Why the media hopes the 2012 Brewers and Ryan Bruan go away

As the Brewers spent most of the 2012 floundering as a result of atrocious relief pitching, it was easy for the mainstream sports media to ignore Ryan Braun’s performance. Quietly, Braun has been putting together another MVP candidate-caliber season.

Some will claim that Braun was a victim of the coastal bias in sports media coverage, and that with the Reds running away with the NL Central, Milwaukee’s 2012 was just not a compelling storyline. Perhaps, there’s some truth to that, but I think there’s another reason popular sports media figures have been relatively reticent to discuss Braun’s campaign. Simply put, Braun’s 2012 is incongruous with the publicly accepted narrative regarding performance enhancing drugs and Braun’s narrow offseason escape of PED penalties.

I’d assert that the following statements represent the dominant beliefs of the casual sports fan, as well as the general narrative espoused by mainstream baseball media.
+++++
» **Brief a**: Repeat the Ryan Braun article word for word, beginning at the words "Why the media" and stopping after "MVP candidate-caliber season.".
The listing that comes next is unrelated to the Ryan Braun article.

[Dataset records]
+++++
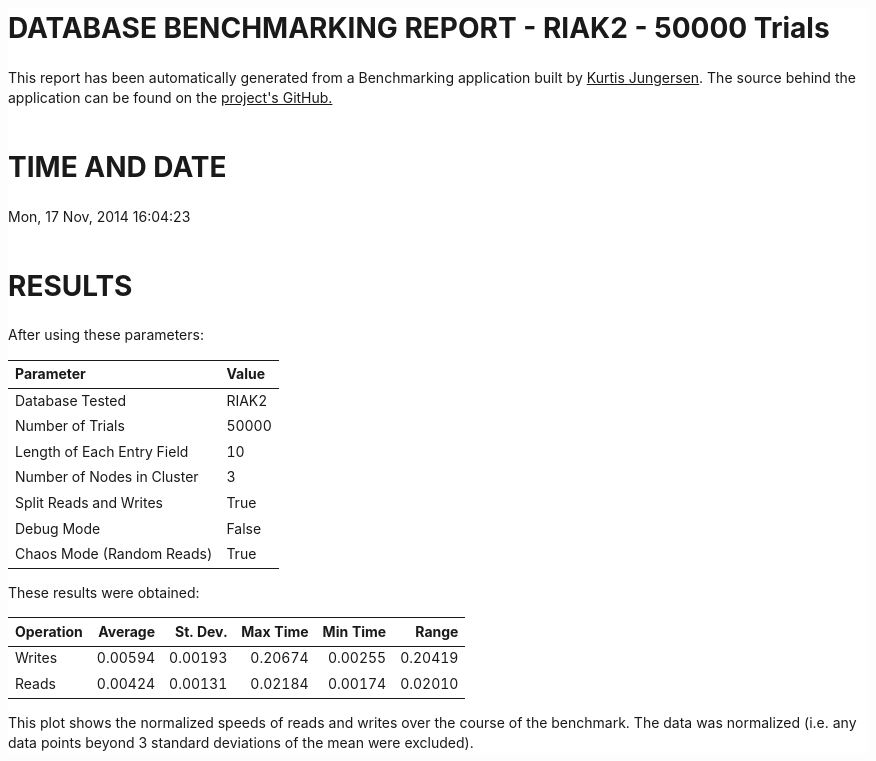 DATABASE BENCHMARKING REPORT - RIAK2 - 50000 Trials
=========================================

This report has been automatically generated from a Benchmarking application
built by [Kurtis Jungersen](http://kmjungersen.com).  The source behind the application can be found on the [project's GitHub.](https://github.com/kmjungersen/DB-Benchmarking)

TIME AND DATE
=============

Mon, 17 Nov, 2014 16:04:23


RESULTS
=======

After using these parameters:

| Parameter                  | Value   |
|:---------------------------|:--------|
| Database Tested            | RIAK2   |
| Number of Trials           | 50000   |
| Length of Each Entry Field | 10      |
| Number of Nodes in Cluster | 3       |
| Split Reads and Writes     | True    |
| Debug Mode                 | False   |
| Chaos Mode (Random Reads)  | True    |

These results were obtained:

| Operation   |   Average |   St. Dev. |   Max Time |   Min Time |   Range |
|:------------|----------:|-----------:|-----------:|-----------:|--------:|
| Writes      |   0.00594 |    0.00193 |    0.20674 |    0.00255 | 0.20419 |
| Reads       |   0.00424 |    0.00131 |    0.02184 |    0.00174 | 0.02010 |

This plot shows the normalized speeds of reads and writes over the course of the benchmark.  The data was normalized (i.e. any data points beyond 3 standard deviations of the mean were excluded).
+++++
» **Brief b**: Reproduce the lines of the listing verbatim, starting at the line that contains "TIME AND DATE" and stopping after the line that contains "After using these".

» **Task answer a**:
Why the media hopes the 2012 Brewers and Ryan Bruan go away

As the Brewers spent most of the 2012 floundering as a result of atrocious relief pitching, it was easy for the mainstream sports media to ignore Ryan Braun’s performance. Quietly, Braun has been putting together another MVP candidate-caliber season.

» **Task answer b**:
TIME AND DATE
=============

Mon, 17 Nov, 2014 16:04:23


RESULTS
=======

After using these parameters:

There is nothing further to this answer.